Influence of select extracellular matrix proteins on mesenchymal stem cell osteogenic commitment in three-dimensional contexts

Abstract

Growth factors have been shown to be powerful mediators of mesenchymal stem cell (MSC) osteogenic differentiation. However, their use in tissue engineered scaffolds not only can be costly but also can induce undesired responses in surrounding tissues. Thus, the ability to specifically promote MSC osteogenic differentiation in the absence of exogenous growth factors via the manipulation of scaffold material properties would be beneficial. The current work examines the influence of select extracellular matrix (ECM) proteins on MSC osteogenesis toward the goal of developing scaffolds with intrinsically osteoinductive properties. Fibrinogen (FG), fibronectin (FN) and laminin-1 (LN) were chosen for evaluation due to their known roles in bone morphogenesis or bone fracture healing. These proteins were conjugated into poly(ethylene glycol) diacrylate (PEGDA) hydrogels and their effects on encapsulated 10T½ MSCs were evaluated. Specifically, following 1week of culture, mid-term markers of various MSC lineages were examined in order to assess the strength and specificity of the observed osteogenic responses.

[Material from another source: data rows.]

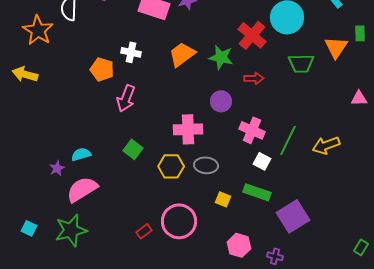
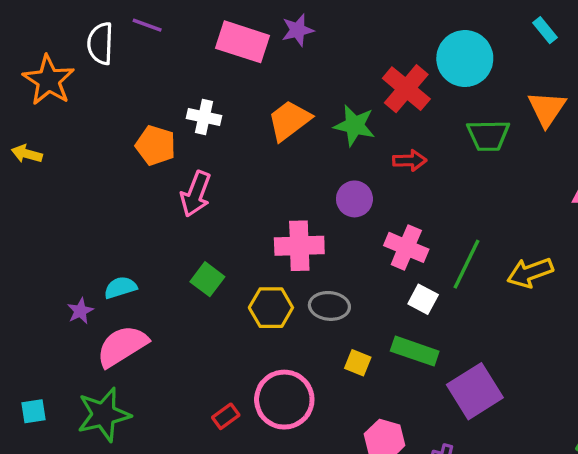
yellow arrow: (25, 74) -> (27, 154), size x0.7
cyan square: (29, 228) -> (33, 411), turned -35

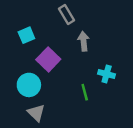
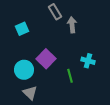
gray arrow: (83, 41) -> (72, 25), moved
purple square: (48, 59) -> (46, 59), moved

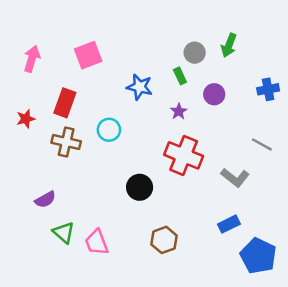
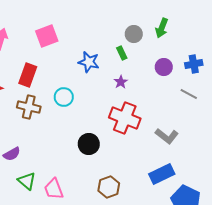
purple circle: (214, 94) -> (164, 67), moved
gray line: (262, 144) -> (189, 94), moved
blue rectangle: (229, 224) -> (162, 174), size x1.4

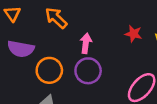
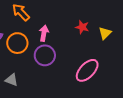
orange circle: (49, 70) -> (17, 43), moved

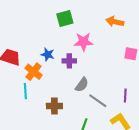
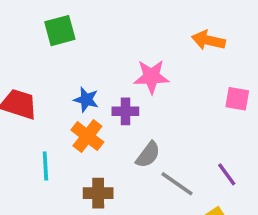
green square: (65, 19) -> (60, 31), moved
orange cross: (34, 72) -> (87, 136), moved
purple line: (125, 95) -> (227, 174), turned -40

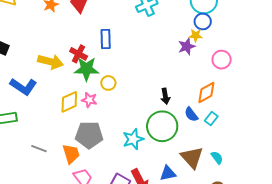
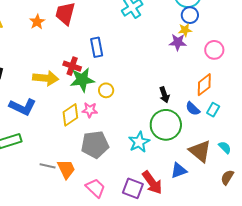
purple star: (187, 46) -> (178, 42), turned 30
orange trapezoid: (71, 154) -> (66, 169), moved

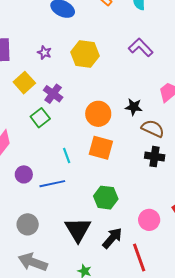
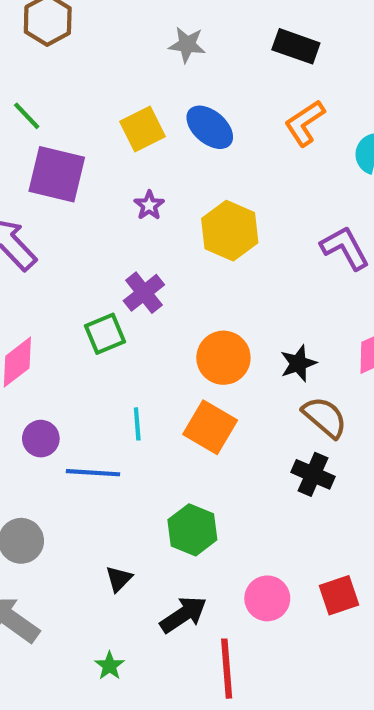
yellow square: (24, 83) -> (142, 129), moved
black star: (134, 107) -> (298, 363), turned 30
black triangle: (78, 230) -> (119, 579), size x0.5

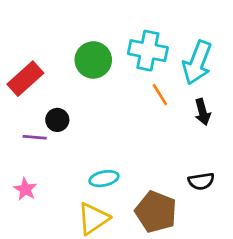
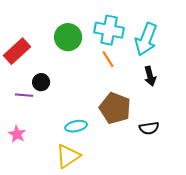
orange line: (160, 95) -> (108, 59), moved
brown pentagon: (156, 212) -> (115, 108), moved

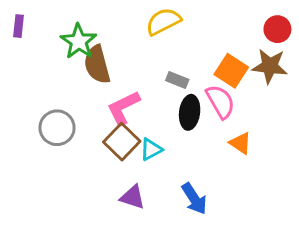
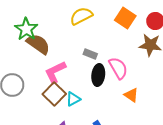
brown semicircle: (97, 65) -> (38, 44), turned 140
orange square: (231, 71) -> (125, 18), moved

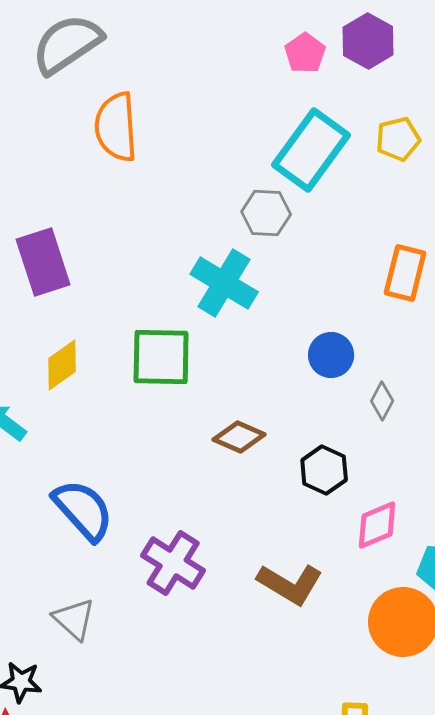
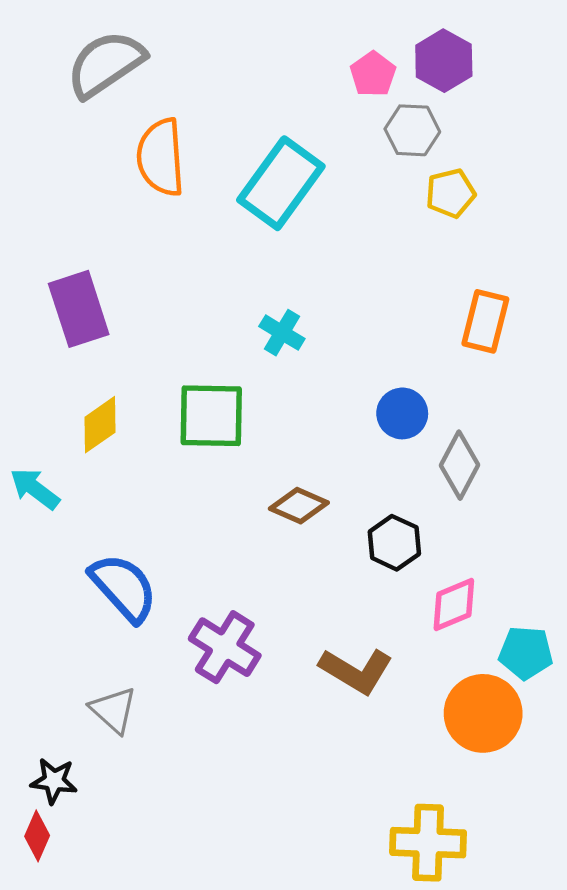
yellow pentagon: (398, 139) -> (451, 193), moved
cyan rectangle: (311, 150) -> (281, 183), moved
gray hexagon: (266, 213) -> (412, 130), moved
cyan cross: (224, 283) -> (282, 333), size x0.6
gray diamond: (382, 401) -> (460, 465), size x1.5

PEG-LN gels demonstrated increased levels of the osteogenic transcription factor osterix relative to day 0 levels. In addition, PEG-FG and PEG-LN gels were associated with increased deposition of bone ECM protein osteocalcin relative to PEG-FN gels and day 0. Importantly, the osteogenic response associated with FG and LN appeared to be specific in that markers for chondrocytic, smooth muscle cell and adipocytic lineages were not similarly elevated relative to day 0 in these gels. To gain insight into the integrin dynamics underlying the observed differentiation results, initial integrin adhesion and temporal alterations in cell integrin profiles were evaluated. The associated results suggest that α(2), α(v) and α(6) integrin subunits may play key roles in integrin-mediated osteogenesis.

Figure 1

Expression of osteogenic markers osterix, osteopontin, and osteocalcin by ELISA (osterix and osteocalcin) and cell counts (osteopontin). For ELISA assays, 6 samples per day 7 formulation were analyzed. The day 0 ELISA sample number was n = 4. For cell counts, sections from 4–8 separate samples of each formulation were evaluated. Validation of the cell counting assessment method is given in Supplementary Figure 3. For the purpose of comparison, ELISA and cell count measures for each protein have been normalized to the corresponding measure for PEG-FN gels. * indicates a significant difference, p < 0.05.

Figure 2

(A) Expression of myocardin and SM22α, as assessed by cell counting and ELISA methods, respectively. (B) Expression of PPAR and A-FABP, as assessed by cell counting and ELISA methods, respectively. (C) Expression of sox9 and collagen II by ELISA. For ELISA assays, 6–9 samples per day 7 formulation were analyzed. The day 0 ELISA sample number was n = 4. For cell counts, sections from 4 separate discs of each formulation were evaluated. For the purpose of comparison, ELISA and cell count measures for each protein have been normalized to the corresponding measure for PEG-FN gels.

Figure 3

Representative images of day 7 immunostaining for myocardin, PPAR, and osteopontin. Positive staining is indicated by brown (PPAR and osteopontin) or red (myocardin) coloration. Scale bar = 40 µm and applies to all images.

Figure 4

Day 7 and day 0 expression of various integrin alpha subunits as assessed by ELISA (n = 6–9 per day 7 formulation; n = 4 for day 0). For the purpose of comparison, ELISA measures for each protein have been normalized to the corresponding measure for PEG-FN gels. * indicates a significant difference, p < 0.05.